Nursing home expansion promotes discussion among council

By Karen Fallon

Seeking a deferral on the site plan agreement and approval for the expansion of Richmond Terrace Long-Term Care Facility, 89 Rankin Street, councillor Diane Pouget, noted the delay would provide neighbours an opportunity to speak to the matter.

“We want to ensure, as new councillors, that this is done right,” said Pouget, at the June 13 meeting. “By postponing it for two weeks it just gives us a chance to review it…and see if something else can be done for the residents.”

However, Lory Bratt, Planning Coordinator for the town informed council that the project has been through all the appropriate planning approval processes along with the Ontario Municipal Board.

“I think what we have to understand here is this has gone through the process,” said Mayor Wayne Hurst. “The public had their opportunity under the previous council.”

“We had our solicitors along with our planners at the OMB hearing and the hearing approved this,” says Hurst, who noted that to delay the project could possibly involve litigation.

“The board dismissed the appeal and found that the proposal was in-keeping with the intent of Official Plan and Zoning By-law and was appropriate development for the area,” said Bratt.

According to Bratt’s report: “The purpose of the additions is to re-design the nursing home from one congregate institutional residence of 115 beds into four rest home areas (pods) each containing 32 beds for an overall total of 128 beds. The nursing home has been in the community since 1961.

The intent is to create smaller, homelike areas, rather than large institutional living environments with each area containing bedrooms, activity areas, dining rooms, lounges and outdoor space.
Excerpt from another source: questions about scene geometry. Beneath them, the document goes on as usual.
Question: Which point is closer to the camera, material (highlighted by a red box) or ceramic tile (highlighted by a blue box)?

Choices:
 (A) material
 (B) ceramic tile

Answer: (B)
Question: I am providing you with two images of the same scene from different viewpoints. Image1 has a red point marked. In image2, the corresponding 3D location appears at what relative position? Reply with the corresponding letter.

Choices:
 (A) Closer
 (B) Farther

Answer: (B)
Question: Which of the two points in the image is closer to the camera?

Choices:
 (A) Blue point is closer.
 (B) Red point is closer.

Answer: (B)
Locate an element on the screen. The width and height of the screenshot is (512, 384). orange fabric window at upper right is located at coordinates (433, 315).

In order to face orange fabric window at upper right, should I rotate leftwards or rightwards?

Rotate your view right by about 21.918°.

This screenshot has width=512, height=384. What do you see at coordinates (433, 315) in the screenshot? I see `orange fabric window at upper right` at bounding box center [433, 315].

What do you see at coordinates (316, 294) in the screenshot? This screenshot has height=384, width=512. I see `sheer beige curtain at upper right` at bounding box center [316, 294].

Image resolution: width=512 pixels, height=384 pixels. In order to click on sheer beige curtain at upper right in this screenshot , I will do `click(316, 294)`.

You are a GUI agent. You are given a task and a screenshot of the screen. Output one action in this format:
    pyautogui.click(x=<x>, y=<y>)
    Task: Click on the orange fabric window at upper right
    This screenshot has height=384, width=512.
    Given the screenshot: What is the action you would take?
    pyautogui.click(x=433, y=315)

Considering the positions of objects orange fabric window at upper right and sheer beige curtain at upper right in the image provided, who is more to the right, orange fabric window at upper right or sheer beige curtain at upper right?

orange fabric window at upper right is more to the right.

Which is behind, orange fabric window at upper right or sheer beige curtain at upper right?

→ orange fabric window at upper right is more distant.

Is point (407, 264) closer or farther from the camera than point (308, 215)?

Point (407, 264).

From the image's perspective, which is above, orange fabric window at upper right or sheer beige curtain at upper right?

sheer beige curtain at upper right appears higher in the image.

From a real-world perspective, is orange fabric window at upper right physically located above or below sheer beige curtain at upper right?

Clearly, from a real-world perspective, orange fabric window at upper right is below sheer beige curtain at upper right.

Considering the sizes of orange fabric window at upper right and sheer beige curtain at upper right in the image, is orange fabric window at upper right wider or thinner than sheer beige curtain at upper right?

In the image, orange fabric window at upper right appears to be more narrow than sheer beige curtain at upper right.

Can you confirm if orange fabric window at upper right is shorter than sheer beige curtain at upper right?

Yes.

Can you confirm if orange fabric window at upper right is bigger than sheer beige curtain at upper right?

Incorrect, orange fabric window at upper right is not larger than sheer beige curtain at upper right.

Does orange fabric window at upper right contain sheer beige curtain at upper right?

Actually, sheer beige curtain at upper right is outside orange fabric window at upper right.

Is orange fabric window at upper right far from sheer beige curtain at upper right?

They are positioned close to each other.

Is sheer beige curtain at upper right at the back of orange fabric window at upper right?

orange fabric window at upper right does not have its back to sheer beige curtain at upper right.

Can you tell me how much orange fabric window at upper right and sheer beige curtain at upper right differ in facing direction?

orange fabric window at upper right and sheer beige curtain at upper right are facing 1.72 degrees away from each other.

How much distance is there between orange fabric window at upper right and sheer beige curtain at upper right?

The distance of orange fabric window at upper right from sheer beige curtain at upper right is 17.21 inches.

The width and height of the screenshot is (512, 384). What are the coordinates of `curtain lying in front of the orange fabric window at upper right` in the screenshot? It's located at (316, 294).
The extension to the building will have a brick finish matching the existing structure.

Councillor Carolyn Davies says she deems the block style extension onto Rankin, which will “over shadow” existing homes, as “ugly” and not in keeping with the “existing residential fabric.”

Rankin has been ranked as one of the prettiest little street in Ontario on the town’s own website, noted Davies.

“This proposed streetscape on the Rankin side would not only block a portion of that street from the gateway on Sandwich Street, but its institutional block design would contradict it,” said Davies, who added that there should be a “moral obligation” on the part of the builder to soften the look of the building.

“It’s just not right,” she said.

“I guess ugly is a matter of opinion,” said Bratt, who noted that a “lot of thought process” went into the design…all of this is not ugly; that is an insult to the proponent and to administration.

“We are very fortunate to have this development for the residents of our town,” said Bratt.

Councillor John Sutton says it would be misleading to the neighbours to have them to believe “that there still may be an eleventh hour reprieve from the project.”

We don’t have any legal authority that I know of to delay the OMB order, he added.

“We don’t have legislative authority to say what it must look like,” he continued.   “We have to be realistic as what we can do under specific statutes and by-laws and we have to listen to the expertise of our staff who are telling us that it meets every requirement of our Official Plan.”

Under a recorded vote those in favor of a deferral were: councillors Davies, Bart DiPasqualie, Pouget. The motion was lost.

The motion to approve the site plan agreement, under a recorded vote was supported by all except Pouget.